Hmm.. and now even more confused.
If the 150 is reducing the effecting f stop I am losing DOF aren't
I? Or not?
When I switched to the 150mm (from the 105) I believed I observed a
reduction in DOF. So I searched for an answer.
The short answer: Yes, you get shallower DOF at the same f-stop. But you can stop down farther to compensate, with no disadvantage either in diffraction softening or in shutter speed. What might surprise you is that at 1:1 magnification, your new "longer" lens may be effectively shorter than the old one!
Now for the long answer...
Lens behaviour gets complicated in macro photography:
- Field of view depends on more than just the focal length.
- Sensor illumination depends on more than just the f-stop.
- You need to know where on the camera to measure subject distances from!
For an external focus lens, focusing closer is achieved simply by moving the lens away from the sensor. This extension of the lens narrows the FOV, just like increasing the focal length. So the lens becomes effectively longer - and because its pupil size does not increase to compensate, it becomes effectively slower as well.
(Yet most macro lenses at 1:1 have a
shorter working distance than expected from their focal length! That's not really a contradiction, because the subject distance for purposes of FOV and DOF is not measured from the front of the lens - instead, it is measured from the center of perspective, which is the entrance pupil inside the lens.)
Assuming a symmetrical lens, the focal length and f-stop are effectively multiplied by a factor of 1 + M, where M is the magnification. At 1:1 magnification, a 50mm f/2.8 macro lens becomes an effective 100mm f/5.6 - twice as long and two stops slower than it is at infinity focus. (At 1:5 magnification it loses only half a stop.)

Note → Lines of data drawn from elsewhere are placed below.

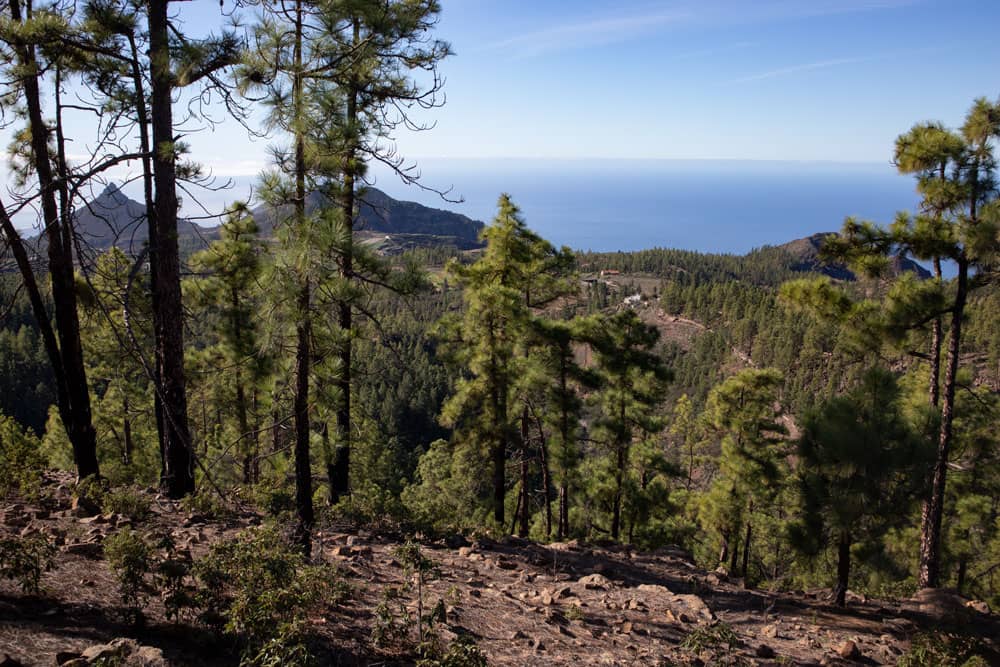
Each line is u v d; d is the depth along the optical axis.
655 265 182.38
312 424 11.34
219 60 8.30
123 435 22.83
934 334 13.20
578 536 17.95
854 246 12.50
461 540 12.02
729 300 119.00
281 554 6.02
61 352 10.31
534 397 17.47
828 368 72.00
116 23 8.59
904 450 10.57
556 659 6.50
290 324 7.15
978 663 7.41
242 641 5.01
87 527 7.64
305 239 6.52
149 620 5.16
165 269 9.28
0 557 4.84
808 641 9.05
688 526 23.77
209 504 9.43
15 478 9.22
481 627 7.08
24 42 7.95
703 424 21.73
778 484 19.12
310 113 6.69
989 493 19.34
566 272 18.88
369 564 8.77
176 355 9.69
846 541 11.55
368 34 7.34
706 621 9.09
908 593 14.59
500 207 17.11
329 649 5.27
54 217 9.34
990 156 11.30
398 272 8.05
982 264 11.56
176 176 9.15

For a non-symmetrical lens, the factor becoms 1 + M/P, where P is the pupil magnification (see
http://www.vanwalree.com/optics/dofderivation.html ). So macro light losses (including extension tube losses) depend somewhat on lens design, even for externally focused lenses.
For an internal focus lens, things are very different. Instead of moving as a unit, the lens (ideally) remains in place and changes its focal length to focus closer. That means its FOV, and thus its
effective focal length, doesn't change! The same applies to the effective f-stop if the pupil size remains the same - which is consistent with your DOF observations.
This can lead to surprising conclusions. Suppose you compare your 105mm and 150mm macro lenses at f/4 and 1:1 magnification, and let's assume that the 105 is symmetrical external focus while the 150 is purely internal focus - probably not
too far from the truth. Then in effective terms, the old lens is a 210mm f/8 while the new one is a 150mm f/4. That explains your DOF observations; the surprise is that your new lens is effectively shorter!
A related bit of trivia: Nikon DSLRs actually calculate and report the effective f-stop for macro lenses, while Canon DSLRs (and probably most others) don't. But neither gives any indication of the effect on FOV.